WRITTEN INSTRUCTION 1:
Update everything in the Finna OAI-PMH text from "The principal idea" down to "the responses successfully." by changing "resumptionToken" to "continuationToken" throughout.
WRITTEN INSTRUCTION 2:
Find each line of the records that contains the string "mark" and copy those lines out.

PROVIDED TEXT:
============

Suomenkielinen versio: OAI-PMH -haravointirajapinta Finnan indeksiin
History
v1.0 Initial version
General Information
OAI-PMH is a common API particularly suited for harvesting of metadata. Finna's OAI-PMH interface provides access to harvesting of all freely available material. Harvesting requires an application that supports the protocol, i.e. a harvester. There are libraries available for different programming languages, and there are applications that also support OAI-PMH. RecordManager is one that has been developed by the National Library of Finland and is used also in Finna. openarchives.org lists several other options.
The principal idea of OAI-PMH is that harvesting is done in batches, e.g. a 1000 records at a time. This ensures the harvester and provides can handle requests in a reasonable time. Every response contains a resumptionToken that allows the next set of records to be requested until no more records are available. We recommend using a harvester that can retry a request in case it fails e.g. due to a network error or other transient error. It's also worth noting that a single response can be relatively large, and e.g. parsers based on libxml2 may need the XML_PARSE_HUGE option to be able to parse the responses successfully.
Finna's OAI-PMH provider can be found at https://api.finna.fi/OAI/Server.
Restrictions
- The set of records to be harvested can be selected by using a set defined by the provider. OAI-PMH does not allows for search terms or other filtering options.

============

Stored data:

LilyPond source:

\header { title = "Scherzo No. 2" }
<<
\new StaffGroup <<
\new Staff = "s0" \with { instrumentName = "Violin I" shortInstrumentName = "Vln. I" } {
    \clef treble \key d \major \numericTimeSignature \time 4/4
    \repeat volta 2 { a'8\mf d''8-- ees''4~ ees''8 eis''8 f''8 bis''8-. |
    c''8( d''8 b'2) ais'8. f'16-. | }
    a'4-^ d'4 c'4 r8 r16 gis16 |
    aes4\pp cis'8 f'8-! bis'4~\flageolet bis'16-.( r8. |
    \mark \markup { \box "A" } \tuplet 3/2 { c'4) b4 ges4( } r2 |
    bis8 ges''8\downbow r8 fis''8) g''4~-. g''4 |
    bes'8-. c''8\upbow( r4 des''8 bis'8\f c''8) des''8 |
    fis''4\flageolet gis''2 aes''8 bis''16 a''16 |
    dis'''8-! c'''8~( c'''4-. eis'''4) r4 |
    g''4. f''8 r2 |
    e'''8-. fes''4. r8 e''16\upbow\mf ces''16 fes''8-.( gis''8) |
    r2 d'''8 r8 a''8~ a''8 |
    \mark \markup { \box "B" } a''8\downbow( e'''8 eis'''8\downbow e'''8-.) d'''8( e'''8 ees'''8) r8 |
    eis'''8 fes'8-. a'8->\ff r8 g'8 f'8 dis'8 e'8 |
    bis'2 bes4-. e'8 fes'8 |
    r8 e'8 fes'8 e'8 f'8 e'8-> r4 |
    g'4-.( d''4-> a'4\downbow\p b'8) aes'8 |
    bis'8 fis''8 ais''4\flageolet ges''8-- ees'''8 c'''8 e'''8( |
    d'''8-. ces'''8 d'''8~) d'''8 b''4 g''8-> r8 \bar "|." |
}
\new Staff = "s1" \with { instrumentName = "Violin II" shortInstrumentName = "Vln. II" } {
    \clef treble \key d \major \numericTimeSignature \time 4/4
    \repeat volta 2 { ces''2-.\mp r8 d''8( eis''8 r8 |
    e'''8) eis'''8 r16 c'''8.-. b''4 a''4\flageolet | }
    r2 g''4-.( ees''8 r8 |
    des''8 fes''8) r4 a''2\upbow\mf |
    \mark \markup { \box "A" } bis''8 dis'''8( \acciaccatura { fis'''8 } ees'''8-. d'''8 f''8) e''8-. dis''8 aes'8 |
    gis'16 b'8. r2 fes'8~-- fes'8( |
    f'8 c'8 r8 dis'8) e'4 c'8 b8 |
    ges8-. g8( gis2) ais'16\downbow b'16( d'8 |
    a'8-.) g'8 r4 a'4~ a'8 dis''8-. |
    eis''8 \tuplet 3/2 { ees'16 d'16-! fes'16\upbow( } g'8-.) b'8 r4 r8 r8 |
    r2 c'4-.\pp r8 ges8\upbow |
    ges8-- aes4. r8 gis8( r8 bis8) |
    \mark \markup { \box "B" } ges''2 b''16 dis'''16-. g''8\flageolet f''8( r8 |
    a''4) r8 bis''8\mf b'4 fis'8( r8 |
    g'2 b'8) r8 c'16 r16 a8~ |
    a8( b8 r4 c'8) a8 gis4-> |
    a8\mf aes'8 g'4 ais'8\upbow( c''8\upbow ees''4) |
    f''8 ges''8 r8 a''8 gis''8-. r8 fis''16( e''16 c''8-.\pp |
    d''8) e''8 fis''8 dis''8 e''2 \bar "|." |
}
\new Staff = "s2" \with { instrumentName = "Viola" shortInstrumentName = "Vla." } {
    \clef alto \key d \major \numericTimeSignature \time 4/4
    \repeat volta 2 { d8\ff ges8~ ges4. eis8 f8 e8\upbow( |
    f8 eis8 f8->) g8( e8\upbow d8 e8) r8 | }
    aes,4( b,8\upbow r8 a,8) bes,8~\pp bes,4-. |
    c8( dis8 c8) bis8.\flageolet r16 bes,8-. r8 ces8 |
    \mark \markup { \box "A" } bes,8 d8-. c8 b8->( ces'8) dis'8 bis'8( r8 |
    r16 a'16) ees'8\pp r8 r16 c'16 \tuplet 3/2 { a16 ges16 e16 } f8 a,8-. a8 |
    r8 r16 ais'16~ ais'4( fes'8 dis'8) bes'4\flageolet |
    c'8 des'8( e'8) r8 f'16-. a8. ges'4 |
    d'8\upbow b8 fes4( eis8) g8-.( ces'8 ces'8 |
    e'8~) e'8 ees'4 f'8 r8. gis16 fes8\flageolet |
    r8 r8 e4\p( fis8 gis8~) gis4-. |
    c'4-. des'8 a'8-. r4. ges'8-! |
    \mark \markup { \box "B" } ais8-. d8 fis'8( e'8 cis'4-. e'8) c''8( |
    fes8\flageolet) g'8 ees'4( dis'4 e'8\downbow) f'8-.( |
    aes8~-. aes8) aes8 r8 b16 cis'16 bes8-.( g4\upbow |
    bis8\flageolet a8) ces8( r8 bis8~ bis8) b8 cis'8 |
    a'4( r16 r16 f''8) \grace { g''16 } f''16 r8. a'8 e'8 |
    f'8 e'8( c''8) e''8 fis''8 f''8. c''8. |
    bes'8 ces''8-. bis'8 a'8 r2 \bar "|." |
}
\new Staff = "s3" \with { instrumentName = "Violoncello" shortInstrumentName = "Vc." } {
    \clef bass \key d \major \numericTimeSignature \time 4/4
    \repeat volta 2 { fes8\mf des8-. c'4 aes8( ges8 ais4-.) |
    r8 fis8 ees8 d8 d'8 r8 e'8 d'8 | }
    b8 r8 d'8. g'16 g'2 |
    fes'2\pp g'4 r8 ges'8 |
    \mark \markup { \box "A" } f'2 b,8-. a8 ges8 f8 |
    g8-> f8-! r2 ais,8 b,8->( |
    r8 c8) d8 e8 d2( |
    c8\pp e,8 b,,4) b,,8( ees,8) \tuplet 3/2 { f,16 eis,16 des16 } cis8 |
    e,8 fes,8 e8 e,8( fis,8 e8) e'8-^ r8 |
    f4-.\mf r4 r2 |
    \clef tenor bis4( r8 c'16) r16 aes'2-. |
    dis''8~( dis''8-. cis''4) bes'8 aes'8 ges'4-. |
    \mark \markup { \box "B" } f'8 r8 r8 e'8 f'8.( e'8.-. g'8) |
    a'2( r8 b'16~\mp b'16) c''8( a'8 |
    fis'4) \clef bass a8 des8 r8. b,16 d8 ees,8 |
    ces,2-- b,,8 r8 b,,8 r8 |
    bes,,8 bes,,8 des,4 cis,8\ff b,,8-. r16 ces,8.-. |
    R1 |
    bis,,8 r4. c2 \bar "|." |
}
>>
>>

============

FINAL ANSWER 1:
The principal idea of OAI-PMH is that harvesting is done in batches, e.g. a 1000 records at a time. This ensures the harvester and provides can handle requests in a reasonable time. Every response contains a continuationToken that allows the next set of records to be requested until no more records are available. We recommend using a harvester that can retry a request in case it fails e.g. due to a network error or other transient error. It's also worth noting that a single response can be relatively large, and e.g. parsers based on libxml2 may need the XML_PARSE_HUGE option to be able to parse the responses successfully.

FINAL ANSWER 2:
    \mark \markup { \box "A" } \tuplet 3/2 { c'4) b4 ges4( } r2 |
    \mark \markup { \box "B" } a''8\downbow( e'''8 eis'''8\downbow e'''8-.) d'''8( e'''8 ees'''8) r8 |
    \mark \markup { \box "A" } bis''8 dis'''8( \acciaccatura { fis'''8 } ees'''8-. d'''8 f''8) e''8-. dis''8 aes'8 |
    \mark \markup { \box "B" } ges''2 b''16 dis'''16-. g''8\flageolet f''8( r8 |
    \mark \markup { \box "A" } bes,8 d8-. c8 b8->( ces'8) dis'8 bis'8( r8 |
    \mark \markup { \box "B" } ais8-. d8 fis'8( e'8 cis'4-. e'8) c''8( |
    \mark \markup { \box "A" } f'2 b,8-. a8 ges8 f8 |
    \mark \markup { \box "B" } f'8 r8 r8 e'8 f'8.( e'8.-. g'8) |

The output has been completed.